§ **Reading text**:
-------------------------
2.0.0b57

flyteplugins.wandb

Key features:

  • Automatic W&B run initialization with @wandb_init decorator
  • Automatic W&B links in Flyte UI pointing to runs and sweeps
  • Parent/child task support with automatic run reuse
  • W&B sweep creation and management with @wandb_sweep decorator
  • Configuration management with wandb_config() and wandb_sweep_config()
  • Distributed training support (auto-detects PyTorch DDP/torchrun)

Basic usage:

  1. Simple task with W&B logging:

    from flyteplugins.wandb import wandb_init, get_wandb_run
    
    @wandb_init(project="my-project", entity="my-team")
    @env.task
    async def train_model(learning_rate: float) -> str:
        wandb_run = get_wandb_run()
        wandb_run.log({"loss": 0.5, "learning_rate": learning_rate})
        return wandb_run.id
  2. Parent/Child Tasks with Run Reuse:

    @wandb_init  # Automatically reuses parent's run ID
    @env.task
    async def child_task(x: int) -> str:
        wandb_run = get_wandb_run()
        wandb_run.log({"child_metric": x * 2})
        return wandb_run.id
    
    @wandb_init(project="my-project", entity="my-team")
    @env.task
    async def parent_task() -> str:
        wandb_run = get_wandb_run()
        wandb_run.log({"parent_metric": 100})
    
        # Child reuses parent's run by default (run_mode="auto")
        await child_task(5)
        return wandb_run.id
  3. Configuration with context manager:

    from flyteplugins.wandb import wandb_config
    
    r = flyte.with_runcontext(
        custom_context=wandb_config(
            project="my-project",
            entity="my-team",
            tags=["experiment-1"]
        )
    ).run(train_model, learning_rate=0.001)
  4. Creating new runs for child tasks:

    @wandb_init(run_mode="new")  # Always creates a new run
    @env.task
    async def independent_child() -> str:
        wandb_run = get_wandb_run()
        wandb_run.log({"independent_metric": 42})
        return wandb_run.id
  5. Running sweep agents in parallel:

    import asyncio
    from flyteplugins.wandb import wandb_sweep, get_wandb_sweep_id, get_wandb_context
    
    @wandb_init
    async def objective():
        wandb_run = wandb.run
        config = wandb_run.config
        ...
    
        wandb_run.log({"loss": loss_value})
    
    @wandb_sweep
    @env.task
    async def sweep_agent(agent_id: int, sweep_id: str, count: int = 5) -> int:
        wandb.agent(sweep_id, function=objective, count=count, project=get_wandb_context().project)
-------------------------
§ **Tasks to complete**:
A) In the flyteplugins.wandb documentation, which run_mode value makes a child task always create a new run?
B) Translate this sentence from the flyteplugins.wandb documentation into Spanish: "Child reuses parent's run by default (run_mode="auto")."
C) Carry on the flyteplugins.wandb documentation from the point where it stops.
-------------------------
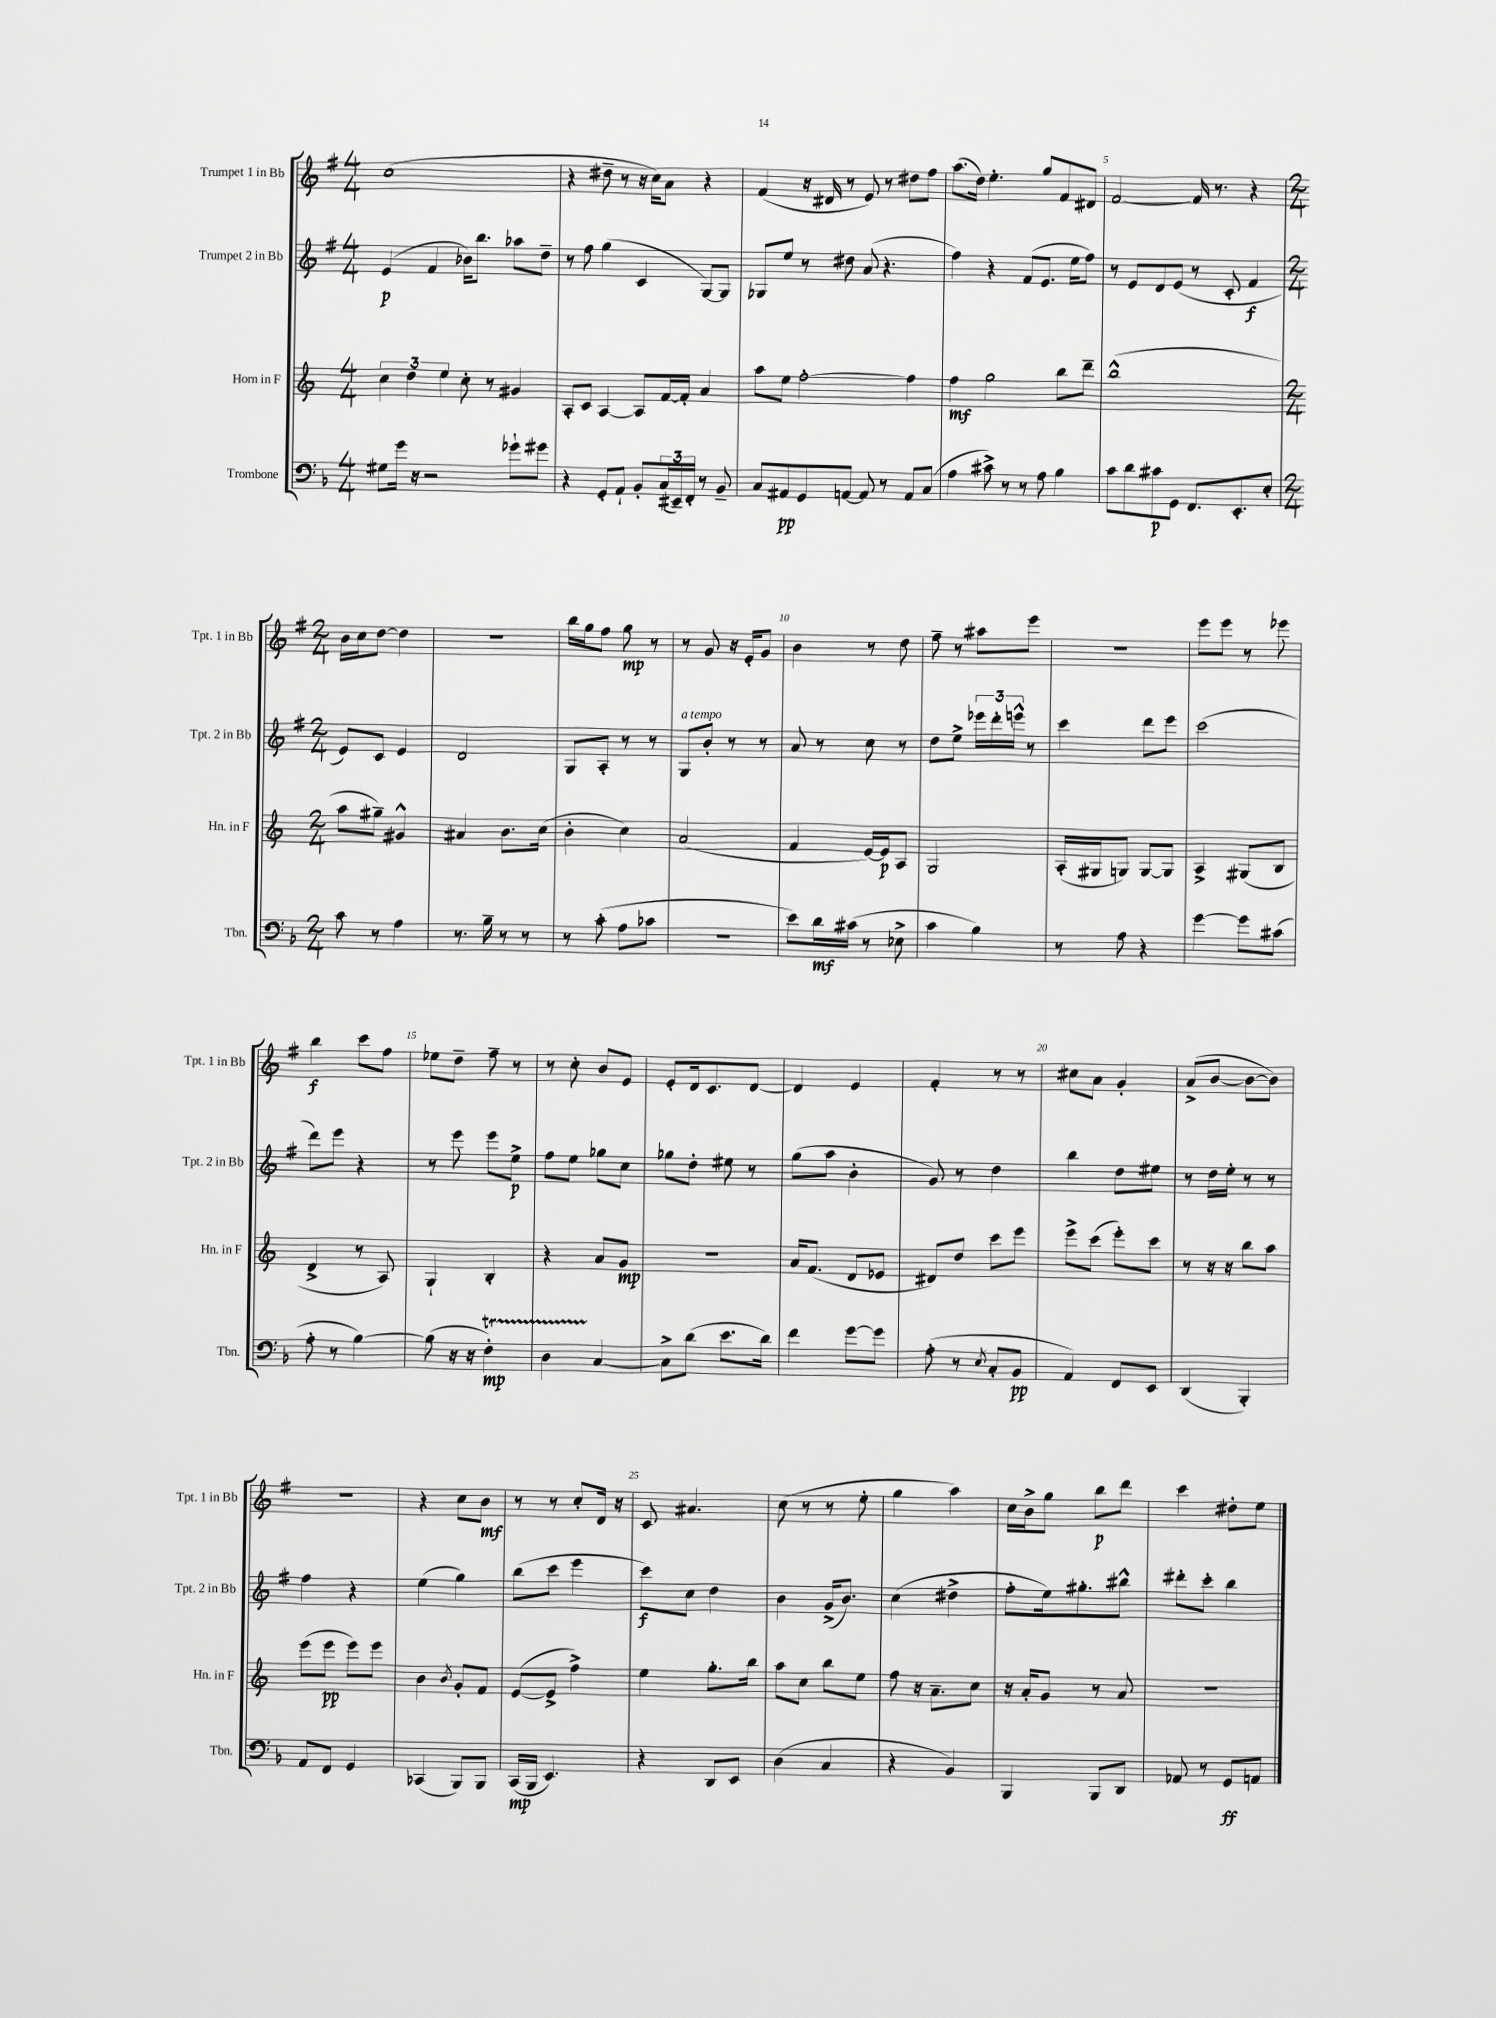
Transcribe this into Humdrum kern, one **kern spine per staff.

**kern	**kern	**kern	**kern
*staff4	*staff3	*staff2	*staff1
*clefF4	*clefG2	*clefG2	*clefG2
*k[b-]	*k[]	*k[f#]	*k[f#]
*M4/4	*M4/4	*M4/4	*M4/4
8G#\L	6cc\	(4e/	(1cc
16g\Jk	.	.	.
.	6dd\	.	.
16r	.	.	.
2r	.	4f#/	.
.	6ee\	.	.
.	8cc'\	16b-\LK)	.
.	.	8.bb\J	.
.	8r	.	.
8g-`\L	4g#/	8aa-\L	.
8g#\J	.	8dd~\J	.
=	=	=	=
4r	8A'/L	8r	4r
.	8c/J	8ff#\	.
8GG'/L	[4A/	(4gg\	8dd#~\
8AA`/J	.	.	8r
8BB-'/L	8A/]L	4c/	16r
.	.	.	16cc\LK)
(24C/L	[16f/L	.	8a\J
24EE#~/)	.	.	.
.	16f'/]JJ	.	.
24FF'/JJ	.	.	.
8r	4a/	[8G/L)	4r
8BB-~/	.	8G/]J	.
=	=	=	=
8C/L	8aa\L	8G-/L	(4f#/
8AA#/	8ee\J	8ee/J	.
8GG/	[2ff'\	8r	16r
.	.	.	16d#/
[8AA/J	.	8dd#\	8r
8AA/]	.	(8a/	8e/)
8r	.	4.r	8r
8AA/L	4ff\]	.	8dd#\L
(8C/J	.	.	8ff#\J
=	=	=	=
4A\	4ff\	4ff#\)	(8.aa\L
.	.	.	16dd\Jk)
8c#^\)	2gg\	4r	4.ee'\
8r	.	.	.
8r	.	(8f#/L	.
8A\	.	8.e/J	8gg/L
4B-\	8bb\L	.	8f#/
.	.	16ee\LK	.
.	8ddd~\J	8ff#\J)	8d#/J
=	=	=	=
8c\L	(1bb^^	8r	[2f#/
8d\	.	8e/L	.
8c#\	.	8d/	.
8GG\J	.	(8e/J	.
8.FF/L	.	8r	16f#/]
.	.	.	8.r
.	.	8c'/	.
8.EE'/	.	.	.
.	.	4f#/	4r
8E'/J	.	.	.
=	=	=	=
*M2/4	*M2/4	*M2/4	*M2/4
8c\	8aa\L	8e/L)	16b\LL
.	.	.	16cc\J
8r	8gg#~\J)	8c/J	[8dd\J
4A\	4g#^^/	4e/	4dd\]
=	=	=	=
8.r	4a#/	2d/	2r
16B-~\	.	.	.
8r	8.b\L	.	.
8r	.	.	.
.	(16cc\Jk	.	.
=	=	=	=
8r	4b'\	8G/L	16bb\LL
.	.	.	16gg\J
(8c'\	.	8A'/J	8ff#\J
8A\L	4cc\)	8r	8gg\
8c-\J	.	8r	8r
=	=	=	=
2r	(2a/	8G/L	8r
.	.	8b'/J	8g/
.	.	8r	16r
.	.	.	16e'/LK
.	.	8r	8g/J
=	=	=	=
8e\L)	4f/	8a/	4b\
16d\L	.	8r	.
(16c#\JJ	.	.	.
8r	[16e/LL)	8cc\	8r
.	16e/]J	.	.
8E-^\	8A/J	8r	8dd\
=	=	=	=
4c\	2G/	8dd\L	8ff#~\
.	.	8ee^\J	8r
4B-\)	.	24eee-\LL	8aa#\L
.	.	24ddd'\	.
.	.	24eee^^\JJ	.
.	.	8r	8eee\J
=	=	=	=
8r	(16A'/LL	4ccc\	2r
.	16G#/J	.	.
8A\	8G/J)	.	.
4r	[8G/L	8ddd\L	.
.	8G/]J	8eee\J	.
=	=	=	=
[4g\	4A^/	(2ccc\	8eee\L
.	.	.	8eee\J
8g\]L	(8G#/L	.	8r
(8c#\J	8B/J	.	8eee-\
=	=	=	=
8A'\	4d^/	8ddd\L)	4bb\
8r	.	8eee\J	.
[4B-\)	8r	4r	8ccc\L
.	8A/)	.	8ff#\J
=	=	=	=
(8B-\]	4G`/	8r	8ee-\L
16r	.	8eee\	8dd~\J
16r	.	.	.
4F'\)	4B'/	8eee\L	8ff#~\
.	.	8ee^\J	8r
=	=	=	=
4D\	4r	8ff#\L	8r
.	.	8ee\J	8cc'\
[4C/	8a/L	8gg-\L	8b/L
.	8g/J	8cc\J	8e/J
=	=	=	=
8C^\]L	2r	8gg-\L	8e'/L
(8d\J	.	8dd'\J	16d/k
.	.	.	8.c/
8.e\L	.	8ee#\	.
.	.	8r	[8d/J
16d\Jk)	.	.	.
=	=	=	=
4f\	16a/LK	(8gg\L	4d/]
.	(8.f/J	.	.
.	.	8aa\J	.
[8g\L	8d/L	4b'\	4e/
8g\]J	8e-/J	.	.
=	=	=	=
(8A'\	8d#/L)	8g/)	4f#'/
8r	8dd/J	8r	.
8qE/	.	.	.
8C'/L	8ccc\L	4dd\	8r
8BB-/J	8eee\J	.	8r
=	=	=	=
4AA/)	8eee^\L	4bb\	8cc#\L
.	(8ccc\J	.	8a\J
8FF/L	8eee'\L)	8dd\L	4g'/
8EE/J	8ccc\J	8ee#\J	.
=	=	=	=
(4DD/	8r	8r	(8a^/L
.	16r	16dd\LL	[8b/J
.	16r	16ee'\JJ	.
4BBB-'/)	8bb\L	8r	8b\_L
.	8aa\J	8r	8b\]J)
=	=	=	=
8AA/L	(8eee\L	4ff#\	2r
8FF/J	8eee\J	.	.
4GG/	8eee\L)	4r	.
.	8eee\J	.	.
=	=	=	=
(4CC-/	4b\	(4ee\	4r
.	8qb/	.	.
8BBB-/L)	8g'/L	4gg\)	8cc\L
8BBB-/J	8f/J	.	8b\J
=	=	=	=
(16CC/LL	([8e/L	(8bb\L	8r
16BBB-/JJ	.	.	.
4.EE/)	8e^/]J	8ccc\J	8r
.	4ff^\)	4eee\	8cc'/L
.	.	.	16d/Jk
.	.	.	16r
=	=	=	=
4r	4ee\	8ccc\L)	8c/
.	.	8cc\J	4.a#/
8DD/L	8.gg'\L	4dd\	.
8EE/J	.	.	.
.	16bb\Jk	.	.
=	=	=	=
(4D\	8aa\L	4b\	(8cc\
.	8cc\J	.	8r
4C/	8bb\L	(16g^/LK	8r
.	.	8.b/J)	.
.	8ee\J	.	8ee'\
=	=	=	=
4r	8ff\	(4cc\	4gg\
.	16r	.	.
.	8.a~\L	.	.
4BB-/)	.	4dd#^\	4aa\)
.	8cc\J	.	.
=	=	=	=
4BBB-/	16r	8ff#'\L	16cc\LL
.	16a'/LK	.	16b^\J
.	8g/J	16ee\k)	8gg\J
.	.	8.gg#'\	.
8BBB-/L	8r	.	8bb\L
8DD/J	8a/	8bb#^^\J	8ddd\J
=	=	=	=
8AA-/	2r	8ddd#'\L	4ccc\
8r	.	8ccc'\J	.
8GG/L	.	4bb\	8dd#'\L
8AA/J	.	.	8ee\J
==	==	==	==
*-	*-	*-	*-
-------------------------
§ **Final results**:
A) run_mode="new"

B) El hijo reutiliza la ejecución del padre por defecto (run_mode="auto").

C)
        return agent_id
    
    @wandb_sweep
    @env.task
    async def run_parallel_sweep(num_agents: int = 2, trials_per_agent: int = 5) -> str:
        sweep_id = get_wandb_sweep_id()
    
        # Launch agents in parallel
        agent_tasks = [
            sweep_agent(agent_id=i + 1, sweep_id=sweep_id, count=trials_per_agent)
            for i in range(num_agents)
        ]
    
        # Wait for all agents to complete
        await asyncio.gather(*agent_tasks)
        return sweep_id
    
    # Run with 2 parallel agents
    r = flyte.with_runcontext(
        custom_context={
            **wandb_config(project="my-project", entity="my-team"),
            **wandb_sweep_config(
                method="random",
                metric={"name": "loss", "goal": "minimize"},
                parameters={
                    "learning_rate": {"min": 0.0001, "max": 0.1},
                    "batch_size": {"values": [16, 32, 64]},
                }
            )
        }
    ).run(run_parallel_sweep, num_agents=2, trials_per_agent=5)
  6. Distributed Training Support:

    The plugin auto-detects distributed training from environment variables (RANK, WORLD_SIZE, LOCAL_RANK, etc.) set by torchrun/torch.distributed.elastic.

    The rank_scope parameter controls the scope of run creation:

    • "global" (default): Global scope - 1 run/group across all workers
    • "worker": Worker scope - 1 run/group per worker

    By default (run_mode="auto", rank_scope="global"):

    • Single-node: Only rank 0 logs (1 run)
    • Multi-node: Only global rank 0 logs (1 run)
    from flyteplugins.pytorch.task import Elastic
    from flyteplugins.wandb import wandb_init, get_wandb_run
    
    torch_env = flyte.TaskEnvironment(
        name="torch_env",
        resources=flyte.Resources(cpu=(1, 2), memory=("1Gi", "5Gi"), gpu="V100:4"),
        plugin_config=Elastic(nnodes=2, nproc_per_node=2),
    )
    
    @wandb_init
    @torch_env.task
    async def train_distributed():
        torch.distributed.init_process_group("nccl")
    
        # Only global rank 0 gets a W&B run, other ranks get None
        run = get_wandb_run()
        if run:
            run.log({"loss": loss})
    
        return run.id if run else "non-primary-rank"

    Use rank_scope="worker" to get 1 run per worker:

    @wandb_init(rank_scope="worker")
    @torch_env.task
    async def train_distributed_per_worker():
        # Multi-node: local rank 0 of each worker gets a W&B run (1 run per worker)
        run = get_wandb_run()
        if run:
            run.log({"loss": loss})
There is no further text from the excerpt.